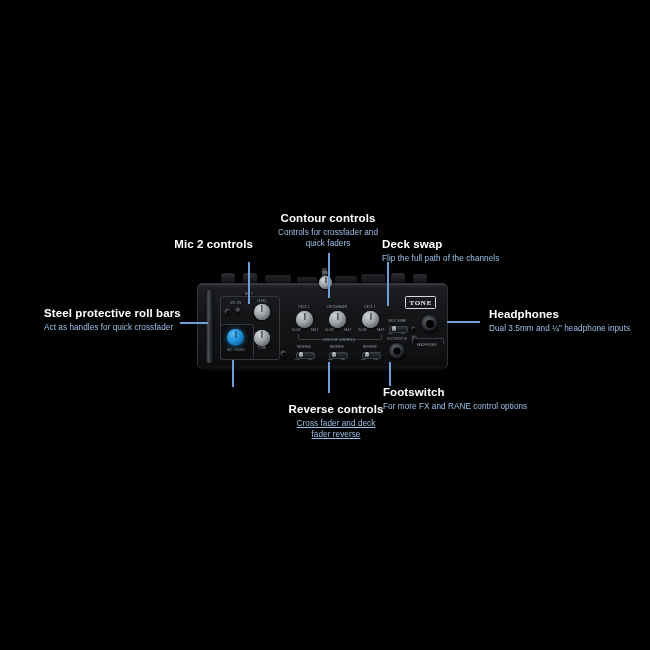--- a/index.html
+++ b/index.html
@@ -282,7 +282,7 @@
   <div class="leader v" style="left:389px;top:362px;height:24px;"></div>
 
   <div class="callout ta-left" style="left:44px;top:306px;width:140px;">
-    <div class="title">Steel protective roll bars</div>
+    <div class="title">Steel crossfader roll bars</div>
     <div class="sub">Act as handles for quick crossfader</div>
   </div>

-- PROBLEM --
Down to the last line, set down the data above exactly, and omit all images.

-- ANSWER BELOW --
--- a/index.html
+++ b/index.html
@@ -282,7 +282,7 @@
   <div class="leader v" style="left:389px;top:362px;height:24px;"></div>
 
   <div class="callout ta-left" style="left:44px;top:306px;width:140px;">
-    <div class="title">Steel protective roll bars</div>
+    <div class="title">Steel crossfader roll bars</div>
     <div class="sub">Act as handles for quick crossfader</div>
   </div>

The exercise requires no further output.